Go through the records below and gather every line that contains the word "common". Copy each of those lines.

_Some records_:
Begin
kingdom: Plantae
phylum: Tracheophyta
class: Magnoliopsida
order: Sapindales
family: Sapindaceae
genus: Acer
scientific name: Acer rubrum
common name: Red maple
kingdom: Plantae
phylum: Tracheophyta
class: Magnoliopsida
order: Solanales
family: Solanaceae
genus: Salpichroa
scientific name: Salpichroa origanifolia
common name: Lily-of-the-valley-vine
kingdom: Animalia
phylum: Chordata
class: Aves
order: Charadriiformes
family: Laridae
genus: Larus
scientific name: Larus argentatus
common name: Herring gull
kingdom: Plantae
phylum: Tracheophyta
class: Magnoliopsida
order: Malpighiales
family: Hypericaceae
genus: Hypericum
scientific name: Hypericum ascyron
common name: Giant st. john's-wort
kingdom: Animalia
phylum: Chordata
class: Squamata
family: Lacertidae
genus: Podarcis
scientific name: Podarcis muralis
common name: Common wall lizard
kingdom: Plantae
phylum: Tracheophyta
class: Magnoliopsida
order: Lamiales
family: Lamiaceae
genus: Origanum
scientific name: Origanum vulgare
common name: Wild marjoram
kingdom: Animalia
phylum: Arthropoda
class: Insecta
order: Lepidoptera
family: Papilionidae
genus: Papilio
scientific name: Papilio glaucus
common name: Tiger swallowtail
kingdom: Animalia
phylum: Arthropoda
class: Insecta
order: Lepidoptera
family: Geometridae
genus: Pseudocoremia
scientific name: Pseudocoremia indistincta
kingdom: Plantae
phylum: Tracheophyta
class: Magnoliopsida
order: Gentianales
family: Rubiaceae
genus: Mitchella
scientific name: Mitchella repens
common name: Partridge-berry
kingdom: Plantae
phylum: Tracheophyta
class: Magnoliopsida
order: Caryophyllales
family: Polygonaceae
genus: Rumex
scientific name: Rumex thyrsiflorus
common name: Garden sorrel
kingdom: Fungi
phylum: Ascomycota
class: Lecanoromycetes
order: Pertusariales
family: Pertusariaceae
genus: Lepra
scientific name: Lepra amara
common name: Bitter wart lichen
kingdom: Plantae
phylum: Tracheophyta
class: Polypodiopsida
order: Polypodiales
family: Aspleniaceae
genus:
End
_The completed task_:
common name: Red maple
common name: Lily-of-the-valley-vine
common name: Herring gull
common name: Giant st. john's-wort
common name: Common wall lizard
common name: Wild marjoram
common name: Tiger swallowtail
common name: Partridge-berry
common name: Garden sorrel
common name: Bitter wart lichen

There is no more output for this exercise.